17. The method of claim 16, wherein said cells are Acetobacter xylinum or Acetobacter pasteurianus.

18. The method of claim 1, wherein said biopolymers are bacterial cellulose.

19. The method of claim 1, wherein said electromagnetic field is an electric field.

20. The method of claim 19, wherein said electric field is from 0.1V/cm to 100V/cm.

21. The method of claim 2, wherein said step of varying said electromagnetic field is carried out by a programmed computer.

22. The method of claim 1, wherein said predetermined pattern includes pores.

23. The method of claim 22, wherein said pores are of a size sufficient to allow infiltration of animal or human cells into said pores.

24. A device for producing a predetermined pattern of ordered biopolymers said device comprising

a container for containing biopolymer-extruding cells in a liquid medium under conditions suitable for extrusion of biopolymers into said liquid medium by said biopolymer-extruding cells; and

means for applying an electromagnetic field to said liquid medium in a manner that causes said biopolymer-extruding cells to move according to said predetermined pattern while extruding said biopolymers, thereby forming said predetermined pattern of ordered biopolymers.

25. A method of forming a predetermined pattern of ordered biopolymers comprising the steps of

providing biopolymer-extruding cells in a liquid medium under conditions suitable for extrusion of biopolymers in liquid at or near a liquid-oxygen interface, by said biopolymer-extruding cells;

suspending electrodes in said liquid medium; and

operating said electrodes in a manner which generates one or more liquid-oxygen interfaces in said liquid media, whereupon said biopolymer-extruding cells extrude said bioplymers in said liquid at or near said one or more oxygen-liquid interfaces in said predetermined pattern of ordered biopolymers.

26. A device for producing a predetermined pattern of ordered biopolymers in vitro, said device comprising

a container for containing biopolymer-extruding cells in a liquid medium under conditions suitable for extrusion of biopolymers in liquid at or near a liquid-oxygen interface, by said biopolymer-extruding cells; and

means for generating one or more liquid-oxygen interfaces in said liquid media in a manner that causes said biopolymer-extruding cells to extrude said bioplymers in said liquid at or near said one or more oxygen-liquid interfaces in said predetermined pattern of ordered biopolymers.

27. A medical implant, comprising a polymeric material at least a portion of which includes a predetermined pattern of ordered biopolymers including one or more fibrils oriented in a manner which provides a specified tensile strength in at least one dimension.

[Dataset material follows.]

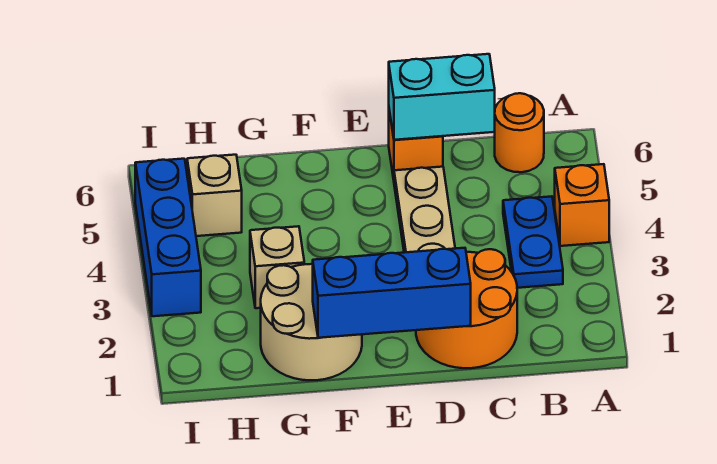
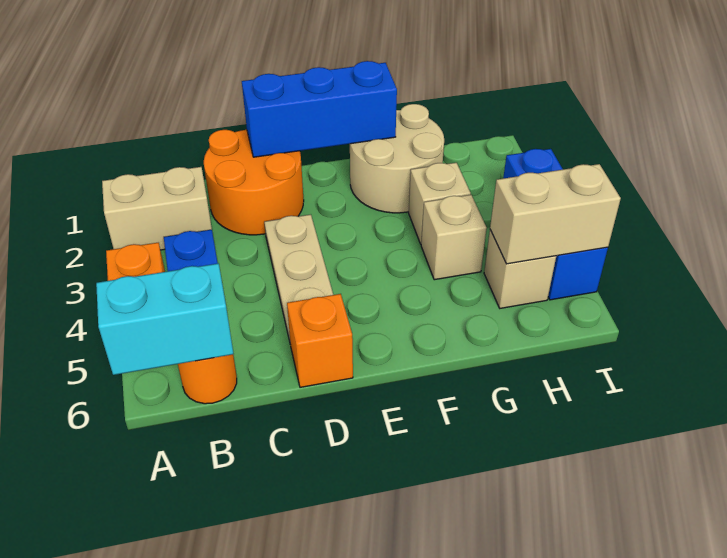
none -> tan 1x2 brick [102,167,212,250]
cyan 1x2 brick [389,54,495,140] -> cyan 1x2 brick moved to [96,263,233,375]
none -> tan 1x1 brick [421,195,487,280]
none -> tan 1x2 brick [490,164,621,264]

28. The medical implant of claim 27, further comprising at least one opening which passes through said polymeric material.

29. The medical implant of claim 27, wherein said polymeric material is configured in a form of a human meniscus or other cartilage tissues.

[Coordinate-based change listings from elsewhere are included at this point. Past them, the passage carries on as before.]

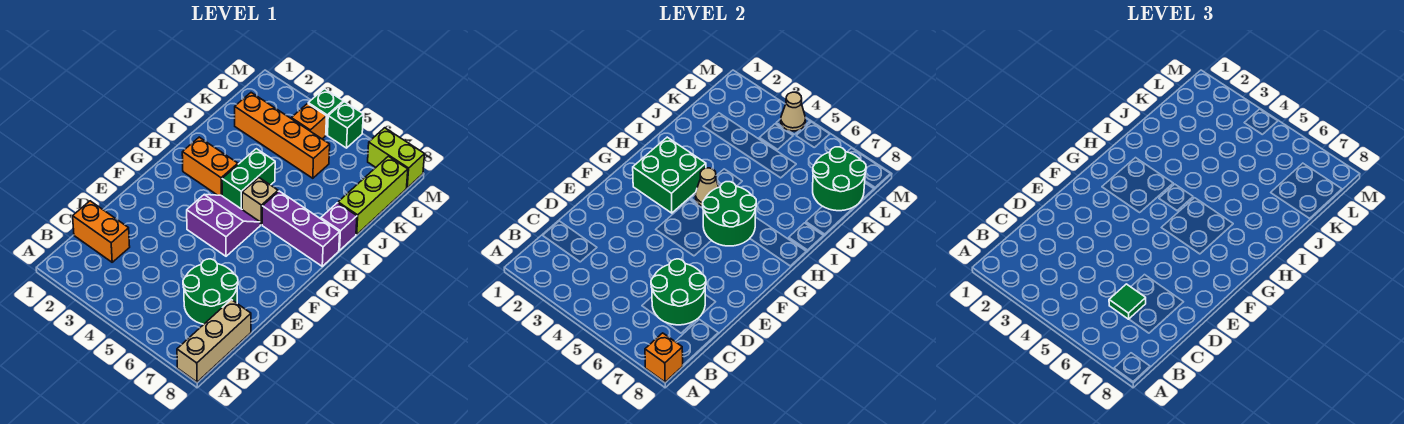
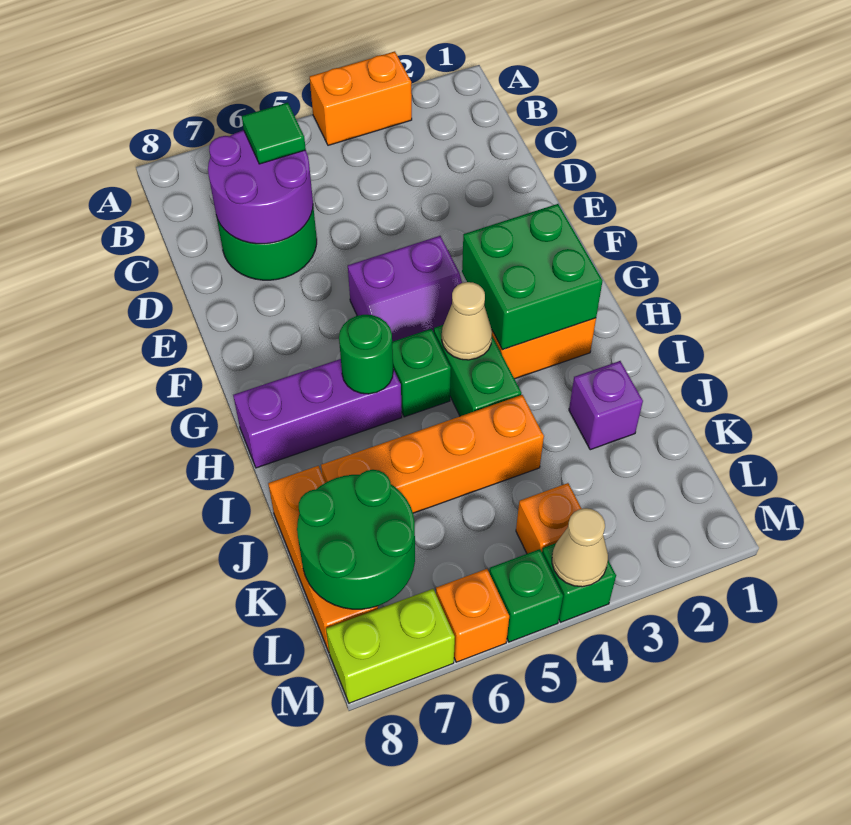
tan 1x3 brick [177,300,251,382] -> none
orange 1x1 brick [645,333,683,382] -> orange 1x1 brick moved to [436,569,509,662]
orange 1x2 brick [73,201,130,262] -> orange 1x2 brick moved to [310,51,412,145]
green 2x2 round brick [651,259,706,325] -> purple 2x2 round brick [208,130,313,244]
green 2x2 round brick [703,182,756,246] -> green 1x1 round brick [339,315,393,394]
tan 1x1 brick [242,178,278,225] -> green 1x1 brick [392,329,451,417]
purple 1x1 brick [321,203,357,250] -> purple 1x1 brick moved to [569,361,643,450]
lime 1x3 brick [338,156,408,234] -> orange 1x3 brick [268,466,378,652]
orange 1x4 brick [235,93,330,178] -> orange 1x4 brick moved to [321,395,544,513]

30. The medical implant of claim 27, wherein said polymeric material is configured in a form suitable for a bone graft.

31. The medical implant of claim 27, wherein said polymeric material is configured in a form of tendons or ligaments.

32. The medical implant of claim 27, wherein said polymeric material is configured in a form for neural network support.

33. A polymeric material at least a portion of which includes a predetermined pattern of ordered biopolymers including one or more fibrils oriented in a manner which provides a specified tensile strength in at least one dimension.

34. The polymeric material of claim 33 wherein said predetermined pattern is in the form of a weave.

35. A multilayered polymeric material including a plurality of layers each of which includes at least one predetermined pattern of ordered biopolymers including one or more fibrils oriented in a manner which provides a specified tensile strength in at least one dimension.

36. Scaffold for tissue engineering, cell differentiation and organ regeneration, comprising a polymeric material at least a portion of which includes a predetermined pattern of ordered biopolymers including one or more fibrils oriented in a manner which provides a specified tensile strength in at least one dimension and comprising at least one opening which passes through said polymeric material.